從賣耳環的店裏出來後,我的左耳上打了兩個洞,爲了不引起家裏人的注意,我并沒有戴耳環,而是選擇了兩根膠棍來替代耳環,等出去混的時候再把膠棍換成耳環,抱着第一步成功的心态我開始往家裏的方向走去。
對于在學校裏發生的事我并沒有對家裏說,因爲我已經不打算再去讀書了,關于每天上學的時間我也有了對策,總之上學的時間到了就出門,放學的時間到了就回家,再想好了這些後,我躺在床上進入了夢鄉,在夢中我看見自己帶着成百上千的小弟把姓曹的那些教書匠給打了半死,以緻我整個晚上都睡得十分香甜。
第二天,我照常像往常一樣洗漱,而每天早上我都會洗一頭,因爲那時候家裏窮,買不起啫喱水摩絲這些定型的用品,所以爲了能遮蓋自己的面容,我隻能每天早上洗一次頭,然後在煤爐前把自己的頭發烘幹,以達到定型的效果。
當我洗完頭走到煤爐前時,外婆看見我,驚訝的有點說不出話來:“劍,你的臉...”
“我的臉?我的臉怎麽了?”聽到外婆的問話,我心裏也是咯噔一下,心想不會是我的臉全部毀容了吧?
外婆平複了一下心情,然後說:“你的臉好了。”
我頓時大驚:“外婆你是港我的臉沒有那些疤了?”
外婆用力的點了點頭,肯定的說道:“沒得了,你去照下鏡子就知道了。”
聽完外婆這句話,我丢下手裏的臉盆這些洗漱用具,快步的跑到房裏,拿出鏡子照了起來,這一照,果然,那一大塊讓我自卑了幾年的白色疤痕全部消失不見了,隻是一個晚上的時間,連白色的眉毛也全部變得漆黑。
這時外婆走了進來,看了我一會後,最後把目光停留到了我的耳朵上,問:“你耳朵上莫個時候打了耳洞啊?”
我一聽外婆這話,心裏一愣,然後把事情一五一十的告訴了外婆。
外婆聽完後,長歎了一口氣,并沒有說我什麽不是,隻是開口說:“看來當初李包包說得還真滴對,既然你不打算去上課了,那等會跟我去李包包屋裏謝謝他。

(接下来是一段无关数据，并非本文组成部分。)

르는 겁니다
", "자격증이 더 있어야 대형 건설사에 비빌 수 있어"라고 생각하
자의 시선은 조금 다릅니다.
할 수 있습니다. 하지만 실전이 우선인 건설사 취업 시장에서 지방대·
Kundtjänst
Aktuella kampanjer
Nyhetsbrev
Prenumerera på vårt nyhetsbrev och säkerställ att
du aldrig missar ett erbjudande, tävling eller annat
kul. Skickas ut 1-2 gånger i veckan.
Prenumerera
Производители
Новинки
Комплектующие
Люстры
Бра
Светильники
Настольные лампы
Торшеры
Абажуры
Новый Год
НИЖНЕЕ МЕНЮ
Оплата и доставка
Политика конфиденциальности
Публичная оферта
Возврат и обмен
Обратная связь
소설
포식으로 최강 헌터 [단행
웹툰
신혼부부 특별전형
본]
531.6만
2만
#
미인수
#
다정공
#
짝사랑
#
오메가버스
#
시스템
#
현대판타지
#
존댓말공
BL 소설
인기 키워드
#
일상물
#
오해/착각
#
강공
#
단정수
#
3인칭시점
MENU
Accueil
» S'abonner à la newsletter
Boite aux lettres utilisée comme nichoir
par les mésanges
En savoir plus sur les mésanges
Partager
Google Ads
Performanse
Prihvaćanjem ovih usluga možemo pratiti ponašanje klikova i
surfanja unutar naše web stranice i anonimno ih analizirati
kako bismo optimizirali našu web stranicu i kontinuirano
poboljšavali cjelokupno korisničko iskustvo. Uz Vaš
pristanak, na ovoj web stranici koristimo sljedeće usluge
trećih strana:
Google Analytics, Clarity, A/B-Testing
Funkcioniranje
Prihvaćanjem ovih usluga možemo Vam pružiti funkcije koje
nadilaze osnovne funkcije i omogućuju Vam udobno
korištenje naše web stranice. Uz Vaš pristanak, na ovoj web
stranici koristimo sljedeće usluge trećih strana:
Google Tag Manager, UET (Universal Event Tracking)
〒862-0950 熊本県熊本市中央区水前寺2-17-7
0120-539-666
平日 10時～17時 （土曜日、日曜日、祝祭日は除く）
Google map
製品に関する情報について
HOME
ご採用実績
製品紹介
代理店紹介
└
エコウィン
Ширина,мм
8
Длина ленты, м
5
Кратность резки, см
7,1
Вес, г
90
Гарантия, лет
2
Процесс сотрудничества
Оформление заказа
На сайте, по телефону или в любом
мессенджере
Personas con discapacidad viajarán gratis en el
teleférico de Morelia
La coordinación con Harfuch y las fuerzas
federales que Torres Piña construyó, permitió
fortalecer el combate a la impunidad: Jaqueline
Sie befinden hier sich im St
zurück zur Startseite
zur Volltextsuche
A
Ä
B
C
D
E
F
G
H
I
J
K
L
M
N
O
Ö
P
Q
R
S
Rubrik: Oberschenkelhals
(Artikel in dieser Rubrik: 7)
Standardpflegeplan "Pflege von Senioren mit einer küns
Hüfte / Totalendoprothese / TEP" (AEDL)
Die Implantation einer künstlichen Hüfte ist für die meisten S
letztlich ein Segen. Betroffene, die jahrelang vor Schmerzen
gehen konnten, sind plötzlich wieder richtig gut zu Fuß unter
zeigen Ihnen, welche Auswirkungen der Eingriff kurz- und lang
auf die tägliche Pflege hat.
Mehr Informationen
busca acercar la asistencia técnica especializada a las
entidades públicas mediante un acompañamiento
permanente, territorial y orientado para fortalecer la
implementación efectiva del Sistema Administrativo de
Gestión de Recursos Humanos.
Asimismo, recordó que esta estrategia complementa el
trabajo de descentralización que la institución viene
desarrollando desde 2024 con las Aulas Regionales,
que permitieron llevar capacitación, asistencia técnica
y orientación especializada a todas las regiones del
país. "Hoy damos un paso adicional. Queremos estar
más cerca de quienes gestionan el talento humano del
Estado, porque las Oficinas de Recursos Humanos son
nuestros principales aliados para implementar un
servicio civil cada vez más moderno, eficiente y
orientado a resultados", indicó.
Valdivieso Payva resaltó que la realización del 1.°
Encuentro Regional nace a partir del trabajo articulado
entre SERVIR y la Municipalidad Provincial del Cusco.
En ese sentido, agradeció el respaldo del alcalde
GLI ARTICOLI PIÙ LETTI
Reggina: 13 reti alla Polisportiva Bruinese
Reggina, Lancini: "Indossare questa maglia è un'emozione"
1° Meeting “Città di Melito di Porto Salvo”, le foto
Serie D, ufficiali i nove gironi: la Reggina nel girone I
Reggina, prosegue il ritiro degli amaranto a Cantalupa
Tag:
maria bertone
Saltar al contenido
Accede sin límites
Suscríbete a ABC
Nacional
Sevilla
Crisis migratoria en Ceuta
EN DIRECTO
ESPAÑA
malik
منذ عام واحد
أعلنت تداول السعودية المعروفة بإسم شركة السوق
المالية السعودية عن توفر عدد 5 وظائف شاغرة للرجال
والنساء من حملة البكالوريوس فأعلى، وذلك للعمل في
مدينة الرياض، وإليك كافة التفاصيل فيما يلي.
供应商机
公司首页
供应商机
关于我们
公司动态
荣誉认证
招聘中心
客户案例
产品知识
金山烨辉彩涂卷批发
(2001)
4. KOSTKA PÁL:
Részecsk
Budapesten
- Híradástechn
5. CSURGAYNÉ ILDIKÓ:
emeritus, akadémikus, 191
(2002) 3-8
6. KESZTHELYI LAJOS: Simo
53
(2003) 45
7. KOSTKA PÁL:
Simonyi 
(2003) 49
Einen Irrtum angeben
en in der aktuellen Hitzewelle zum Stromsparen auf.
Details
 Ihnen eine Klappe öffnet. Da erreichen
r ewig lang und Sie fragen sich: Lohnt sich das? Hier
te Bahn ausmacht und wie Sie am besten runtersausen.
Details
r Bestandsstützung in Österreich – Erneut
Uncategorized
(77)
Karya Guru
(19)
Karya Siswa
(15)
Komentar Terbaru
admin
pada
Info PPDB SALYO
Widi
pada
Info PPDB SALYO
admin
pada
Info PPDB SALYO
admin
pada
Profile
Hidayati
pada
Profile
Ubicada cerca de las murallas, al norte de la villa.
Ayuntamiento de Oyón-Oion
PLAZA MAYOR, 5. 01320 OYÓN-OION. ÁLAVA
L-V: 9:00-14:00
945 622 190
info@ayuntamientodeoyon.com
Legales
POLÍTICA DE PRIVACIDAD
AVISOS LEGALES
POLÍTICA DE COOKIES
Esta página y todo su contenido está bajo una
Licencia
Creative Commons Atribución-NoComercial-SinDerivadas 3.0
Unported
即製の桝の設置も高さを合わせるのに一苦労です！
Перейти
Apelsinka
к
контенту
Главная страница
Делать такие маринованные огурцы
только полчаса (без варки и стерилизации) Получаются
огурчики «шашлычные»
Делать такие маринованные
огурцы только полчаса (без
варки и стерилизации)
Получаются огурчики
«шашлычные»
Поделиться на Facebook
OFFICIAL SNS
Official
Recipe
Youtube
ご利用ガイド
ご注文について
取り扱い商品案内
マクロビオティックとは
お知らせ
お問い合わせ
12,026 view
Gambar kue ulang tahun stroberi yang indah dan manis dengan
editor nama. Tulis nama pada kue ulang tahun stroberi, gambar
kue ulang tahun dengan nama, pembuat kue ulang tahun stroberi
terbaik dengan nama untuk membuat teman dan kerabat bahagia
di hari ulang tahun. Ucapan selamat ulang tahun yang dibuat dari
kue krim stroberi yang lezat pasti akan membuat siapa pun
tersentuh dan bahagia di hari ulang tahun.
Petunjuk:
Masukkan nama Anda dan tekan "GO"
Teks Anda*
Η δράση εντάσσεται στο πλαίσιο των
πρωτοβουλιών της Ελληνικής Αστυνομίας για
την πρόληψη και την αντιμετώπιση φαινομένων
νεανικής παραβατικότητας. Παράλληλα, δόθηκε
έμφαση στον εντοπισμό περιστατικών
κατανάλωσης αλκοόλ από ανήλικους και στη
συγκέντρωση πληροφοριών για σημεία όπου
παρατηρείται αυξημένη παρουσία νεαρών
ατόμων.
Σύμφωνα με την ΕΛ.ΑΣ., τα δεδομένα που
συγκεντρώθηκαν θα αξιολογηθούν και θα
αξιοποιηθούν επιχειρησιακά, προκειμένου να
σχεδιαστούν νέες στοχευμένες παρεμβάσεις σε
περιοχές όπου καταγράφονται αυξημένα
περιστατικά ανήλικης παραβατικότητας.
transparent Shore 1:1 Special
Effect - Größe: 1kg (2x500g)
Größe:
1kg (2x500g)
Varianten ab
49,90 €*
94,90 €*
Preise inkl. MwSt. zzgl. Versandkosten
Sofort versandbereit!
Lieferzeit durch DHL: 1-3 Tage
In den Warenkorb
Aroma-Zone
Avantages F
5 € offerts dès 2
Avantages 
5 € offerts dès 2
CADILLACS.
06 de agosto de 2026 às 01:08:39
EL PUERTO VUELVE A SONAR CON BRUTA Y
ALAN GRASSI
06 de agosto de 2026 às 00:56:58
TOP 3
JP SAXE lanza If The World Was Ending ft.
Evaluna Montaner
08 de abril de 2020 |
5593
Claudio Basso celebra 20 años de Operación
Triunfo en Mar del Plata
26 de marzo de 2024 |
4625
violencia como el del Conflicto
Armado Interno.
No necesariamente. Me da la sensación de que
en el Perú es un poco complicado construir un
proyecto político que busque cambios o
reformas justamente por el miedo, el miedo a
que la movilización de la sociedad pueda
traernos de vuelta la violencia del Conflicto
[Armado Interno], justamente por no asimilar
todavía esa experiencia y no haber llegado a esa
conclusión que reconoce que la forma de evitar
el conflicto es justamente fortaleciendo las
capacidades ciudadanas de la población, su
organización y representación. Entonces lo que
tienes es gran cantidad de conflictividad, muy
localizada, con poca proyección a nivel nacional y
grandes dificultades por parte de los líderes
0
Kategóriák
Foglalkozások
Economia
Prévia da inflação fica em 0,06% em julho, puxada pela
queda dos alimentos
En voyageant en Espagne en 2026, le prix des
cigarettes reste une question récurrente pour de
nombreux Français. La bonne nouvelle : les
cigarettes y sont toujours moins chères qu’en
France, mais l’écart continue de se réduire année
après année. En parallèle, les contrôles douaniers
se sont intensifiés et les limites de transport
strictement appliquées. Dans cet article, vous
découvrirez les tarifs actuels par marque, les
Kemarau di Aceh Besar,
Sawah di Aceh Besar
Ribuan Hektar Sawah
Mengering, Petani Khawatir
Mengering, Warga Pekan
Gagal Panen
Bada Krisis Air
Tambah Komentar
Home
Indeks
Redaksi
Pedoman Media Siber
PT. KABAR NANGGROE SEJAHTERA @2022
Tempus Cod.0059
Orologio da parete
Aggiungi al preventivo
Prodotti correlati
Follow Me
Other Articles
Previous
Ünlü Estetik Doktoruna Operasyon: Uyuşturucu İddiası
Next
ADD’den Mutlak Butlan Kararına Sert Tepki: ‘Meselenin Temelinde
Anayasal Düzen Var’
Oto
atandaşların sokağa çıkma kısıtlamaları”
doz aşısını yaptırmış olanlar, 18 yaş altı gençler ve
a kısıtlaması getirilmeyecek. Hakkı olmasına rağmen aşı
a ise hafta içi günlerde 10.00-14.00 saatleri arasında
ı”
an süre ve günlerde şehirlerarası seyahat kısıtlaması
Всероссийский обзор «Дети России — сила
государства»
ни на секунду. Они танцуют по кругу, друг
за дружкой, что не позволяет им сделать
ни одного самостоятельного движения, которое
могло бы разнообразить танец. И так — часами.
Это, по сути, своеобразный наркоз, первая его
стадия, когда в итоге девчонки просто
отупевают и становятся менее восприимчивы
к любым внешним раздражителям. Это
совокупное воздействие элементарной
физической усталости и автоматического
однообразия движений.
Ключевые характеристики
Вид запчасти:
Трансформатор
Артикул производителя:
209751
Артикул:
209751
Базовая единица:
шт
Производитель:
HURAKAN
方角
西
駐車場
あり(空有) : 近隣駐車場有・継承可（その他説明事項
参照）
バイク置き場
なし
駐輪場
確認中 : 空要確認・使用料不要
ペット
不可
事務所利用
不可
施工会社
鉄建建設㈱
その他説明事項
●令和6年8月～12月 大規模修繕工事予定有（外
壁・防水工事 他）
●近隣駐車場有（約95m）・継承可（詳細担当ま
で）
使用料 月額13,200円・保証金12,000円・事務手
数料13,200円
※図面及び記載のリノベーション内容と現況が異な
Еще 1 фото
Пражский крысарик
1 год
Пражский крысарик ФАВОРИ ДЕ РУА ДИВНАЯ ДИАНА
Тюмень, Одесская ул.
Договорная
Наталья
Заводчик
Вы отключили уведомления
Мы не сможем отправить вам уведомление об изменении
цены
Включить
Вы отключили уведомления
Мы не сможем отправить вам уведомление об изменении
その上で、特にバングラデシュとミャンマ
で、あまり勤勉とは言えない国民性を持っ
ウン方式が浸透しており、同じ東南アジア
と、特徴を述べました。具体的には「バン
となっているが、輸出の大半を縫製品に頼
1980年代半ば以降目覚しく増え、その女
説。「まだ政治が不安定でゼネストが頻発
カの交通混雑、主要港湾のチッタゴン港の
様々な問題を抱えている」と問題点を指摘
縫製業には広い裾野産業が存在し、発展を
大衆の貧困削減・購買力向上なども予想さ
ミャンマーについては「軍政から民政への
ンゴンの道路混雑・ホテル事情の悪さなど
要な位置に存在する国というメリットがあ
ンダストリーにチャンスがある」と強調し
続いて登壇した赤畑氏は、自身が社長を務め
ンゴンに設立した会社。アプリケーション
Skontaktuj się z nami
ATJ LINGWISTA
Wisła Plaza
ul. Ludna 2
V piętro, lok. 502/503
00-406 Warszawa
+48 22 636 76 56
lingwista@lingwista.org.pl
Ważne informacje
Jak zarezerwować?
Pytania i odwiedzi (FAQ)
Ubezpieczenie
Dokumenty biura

”
對于李包包,我還是有印象的,雖說幾年沒見面了,但當初這老神棍救表姐表弟他們那個時候用的手段,我還是記憶猶新的,所以我心裏也抱着另一種好奇,點了點頭,而外婆大概是因爲我的面容重新恢複,心情也是大好,笑着去廚房忙活起來。